What did you do with your seats?

stonestatue-SKO

Advanced Member
Joined
Jul 24, 2012
Posts
52
Once I get my bus, I'm trying to come up with ideas on what to do with the seats. I've read other conversion threads where people document removing their seats and lot of them involve "grinders"? It seems to be a lot of work to remove the seats, especially that many. A couple of ideas I've come up with thus far:

- Remove them and take them to a scrap yard. This should generate a little cash.
- Sell them on Craigslist or Ebay?

If I put an ad on Craigslist, I am weighing selling them for cash, or just making them free, and having anyone interested in coming out and removing it themselves. This would save me labor. What did everyone else do?
 
sometimes the school dists want them if they are really good.
i sold some for a guy to put in his picnic area.
and my neighbor got several of the cushions to start the fire in his shop stove...
just saying..
 
Stonestatue, here is my two cents worth. TANSTAAFL is alive and well (There Ain't No Such Thing As A Free Lunch)! If you actually can find a buyer who will pay for the seats and take them out I want to go to Vegas with you. Just kidding. You may well be time and money ahead just taking the seats out yourself and selling them for scrap. I'd be concerned about having just anybody remove the seats for you unless you have a heafty insurance package to protect you. Jack
 
I'm a pack rat, I still have about half of them, in the barn. The rest have been cut up, the steel has come in very handy for many of the things I seen to need brackets for.. I'm saving the foam, but not sure why.
 
It is very wise to re-use the foam in the bus seats. If you were to buy new foam, you would be frightened at the cost.

Also the metal frames can be made into many things. A welding device would most likely be needed. However, if you are clever, you can get by with a hack saw and bolts and nuts.

A HACK SAW? Yeah, I know that that is unreasonable. I would use a jig saw or a sawzall with a metal blade, then I would use a hammer to flatten the ends with a big hammer.

Mother is the necessity of invention. (Oh wait, how does that go?)
 
I tore mine apart, trash for the cushions and scrapper for the frames... I build a lot of stuff out of steel and the seat frames were worth more to me as scrap... They are a pain to store and takes a lot of work to cut them up for material...

As far as new foam goes, the Home Depot up here has bunkbed sized 4" thick 30"x74" for $20... Fred Meyer has a bunch of sizes for reasonable prices...

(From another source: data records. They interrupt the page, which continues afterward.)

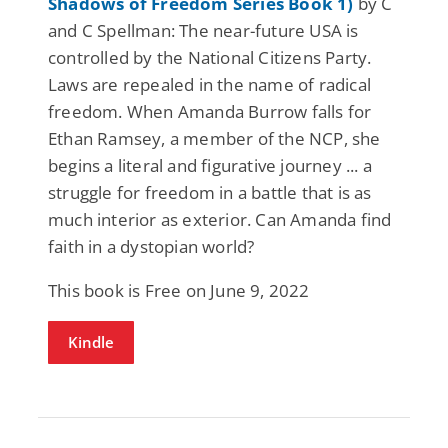
Shadows of Freedom Series Book 1)
by C
and C Spellman: The near-future USA is
controlled by the National Citizens Party.
Laws are repealed in the name of radical
freedom. When Amanda Burrow falls for
Ethan Ramsey, a member of the NCP, she
begins a literal and figurative journey ... a
struggle for freedom in a battle that is as
much interior as exterior. Can Amanda find
faith in a dystopian world?
This book is Free on June 9, 2022
Kindle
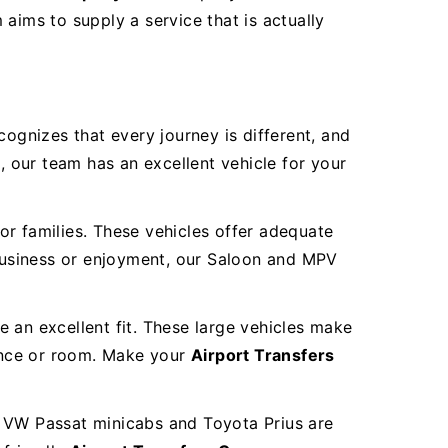
aims to supply a service that is actually
cognizes that every journey is different, and
, our team has an excellent vehicle for your
or families. These vehicles offer adequate
 business or enjoyment, our Saloon and MPV
re an excellent fit. These large vehicles make
ence or room. Make your
Airport Transfers
r VW Passat minicabs and Toyota Prius are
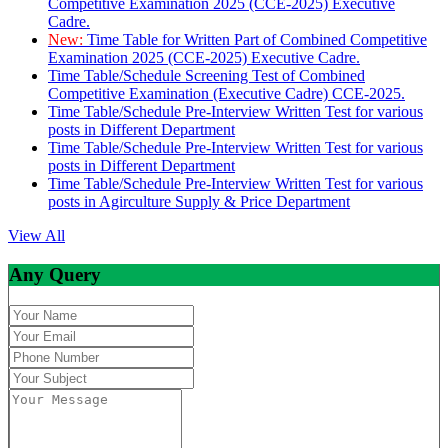
Competitive Examination 2025 (CCE-2025) Executive
Cadre.
New:
Time Table for Written Part of Combined Competitive
Examination 2025 (CCE-2025) Executive Cadre.
Time Table/Schedule Screening Test of Combined
Competitive Examination (Executive Cadre) CCE-2025.
Time Table/Schedule Pre-Interview Written Test for various
posts in Different Department
Time Table/Schedule Pre-Interview Written Test for various
posts in Different Department
Time Table/Schedule Pre-Interview Written Test for various
posts in Agirculture Supply & Price Department
View All
Any Query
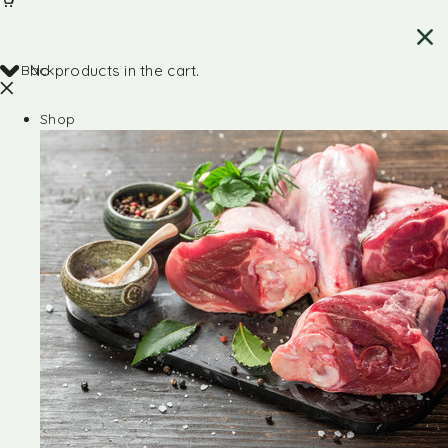
Back
No products in the cart.
Shop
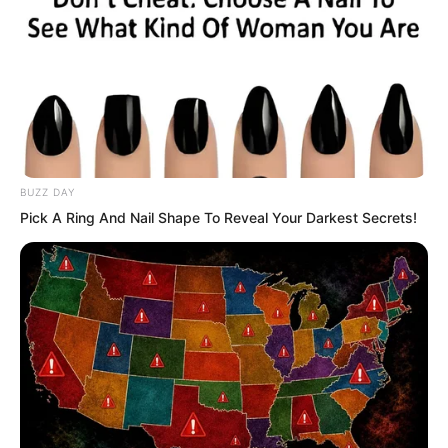
at the refined stone beside him. Just as
he was about to reach out and grab it,
the stone shot out violently, rushing
straight towards the surface of the Dark
Pool.
BUZZ DAY
Pick A Ring And Nail Shape To Reveal Your Darkest Secrets!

The wheel chair lift is sitting behind the shed for now... I have some ideas for using the hydraulics... And the expanded metal will get used for something, that stuff is spendy...
 
dirtygoat said:
I tore mine apart, trash for the cushions and scrapper for the frames... I build a lot of stuff out of steel and the seat frames were worth more to me as scrap... They are a pain to store and takes a lot of work to cut them up for material...

As far as new foam goes, the Home Depot up here has bunkbed sized 4" thick 30"x74" for $20... Fred Meyer has a bunch of sizes for reasonable prices...

The wheel chair lift is sitting behind the shed for now... I have some ideas for using the hydraulics... And the expanded metal will get used for something, that stuff is spendy...
Do you have a link to the foam?I looked on website and my Google-foo must be off today :D
 
I saw them at the store, not online... Lorna might have info about them since she works there... Next time i'm there I'll take a pic of the sku#...
 
interesting scales

I sold 20 pounds of pecans yesterday for $18.00 (90 cents/pound). I don't even water the tree. The only effort spent by me on those pecans was picking them up off of the ground and delivering them to the pecan buyer.

I sold my 800 pounds of steel seats in May for $50.56 (a little more than 6 cents a pound). Lots more effort on my part and on the part of the folks that created the steel.